▸ **Job item**
Using the records that follow, work out how many lines hold the string "high" and provide that number only.

/---

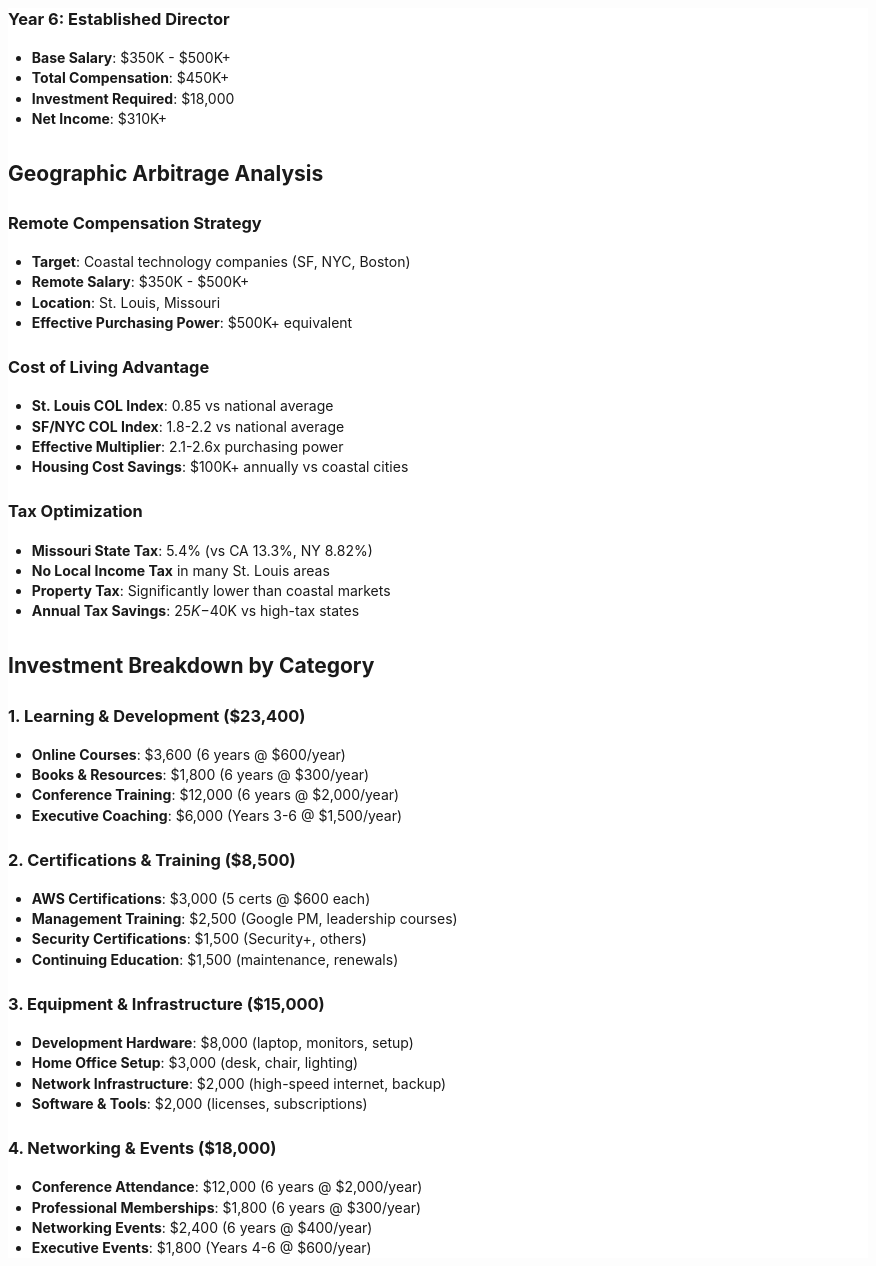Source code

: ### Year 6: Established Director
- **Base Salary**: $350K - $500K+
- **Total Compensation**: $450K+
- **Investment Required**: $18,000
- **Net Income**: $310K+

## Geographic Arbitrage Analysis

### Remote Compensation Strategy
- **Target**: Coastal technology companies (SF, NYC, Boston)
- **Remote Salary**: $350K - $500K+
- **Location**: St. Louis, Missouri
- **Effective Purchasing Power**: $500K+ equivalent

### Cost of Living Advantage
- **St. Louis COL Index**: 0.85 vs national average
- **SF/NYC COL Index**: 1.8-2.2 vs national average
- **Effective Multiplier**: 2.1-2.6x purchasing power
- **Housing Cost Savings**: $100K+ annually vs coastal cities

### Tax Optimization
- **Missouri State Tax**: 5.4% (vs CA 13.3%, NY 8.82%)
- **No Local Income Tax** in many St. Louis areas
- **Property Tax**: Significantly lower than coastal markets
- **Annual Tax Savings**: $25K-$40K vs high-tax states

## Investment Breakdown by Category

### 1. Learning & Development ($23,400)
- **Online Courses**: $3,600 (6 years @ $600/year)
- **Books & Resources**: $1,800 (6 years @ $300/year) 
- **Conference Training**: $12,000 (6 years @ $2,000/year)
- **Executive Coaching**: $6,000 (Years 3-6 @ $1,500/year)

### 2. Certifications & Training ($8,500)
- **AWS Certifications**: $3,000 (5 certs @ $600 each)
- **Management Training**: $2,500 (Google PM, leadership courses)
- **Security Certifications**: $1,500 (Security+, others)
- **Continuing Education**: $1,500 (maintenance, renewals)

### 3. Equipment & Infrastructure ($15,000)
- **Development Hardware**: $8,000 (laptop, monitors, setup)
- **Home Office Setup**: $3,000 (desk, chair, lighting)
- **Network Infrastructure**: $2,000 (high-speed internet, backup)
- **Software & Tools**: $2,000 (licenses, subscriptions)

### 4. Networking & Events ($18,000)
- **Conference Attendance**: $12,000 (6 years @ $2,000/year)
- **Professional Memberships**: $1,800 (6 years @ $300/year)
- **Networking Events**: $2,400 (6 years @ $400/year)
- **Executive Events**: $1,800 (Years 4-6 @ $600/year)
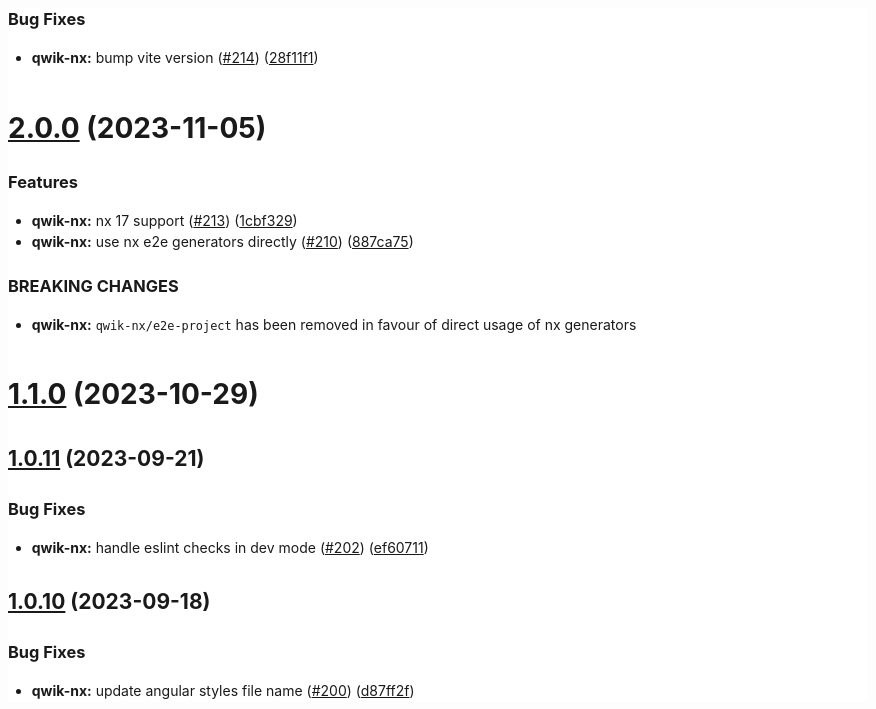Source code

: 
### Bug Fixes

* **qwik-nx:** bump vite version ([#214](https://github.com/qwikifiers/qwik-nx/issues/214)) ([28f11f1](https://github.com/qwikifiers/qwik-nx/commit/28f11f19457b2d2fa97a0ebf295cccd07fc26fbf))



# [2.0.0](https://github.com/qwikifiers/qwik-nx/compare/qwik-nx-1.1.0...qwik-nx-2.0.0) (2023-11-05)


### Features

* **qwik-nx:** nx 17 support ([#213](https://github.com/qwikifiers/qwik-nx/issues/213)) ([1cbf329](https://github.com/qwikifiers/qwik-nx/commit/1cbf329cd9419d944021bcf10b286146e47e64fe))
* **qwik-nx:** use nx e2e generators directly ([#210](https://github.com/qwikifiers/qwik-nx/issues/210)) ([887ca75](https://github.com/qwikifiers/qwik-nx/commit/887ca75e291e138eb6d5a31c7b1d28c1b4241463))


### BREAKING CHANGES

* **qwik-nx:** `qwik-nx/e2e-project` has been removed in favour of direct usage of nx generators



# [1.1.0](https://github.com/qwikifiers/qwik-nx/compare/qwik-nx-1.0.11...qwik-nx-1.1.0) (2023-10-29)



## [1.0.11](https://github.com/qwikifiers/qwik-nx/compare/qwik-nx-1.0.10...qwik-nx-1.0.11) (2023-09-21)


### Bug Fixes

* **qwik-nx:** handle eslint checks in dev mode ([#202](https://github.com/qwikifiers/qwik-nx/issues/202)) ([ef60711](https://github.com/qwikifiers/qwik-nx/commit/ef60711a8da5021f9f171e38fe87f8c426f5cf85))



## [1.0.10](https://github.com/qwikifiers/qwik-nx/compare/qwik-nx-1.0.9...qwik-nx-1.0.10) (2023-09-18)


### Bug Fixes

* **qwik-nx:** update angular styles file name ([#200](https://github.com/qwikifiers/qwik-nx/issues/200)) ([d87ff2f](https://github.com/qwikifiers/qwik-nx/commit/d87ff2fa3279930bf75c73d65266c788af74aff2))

\---

▸ **Reply to the exercise**
2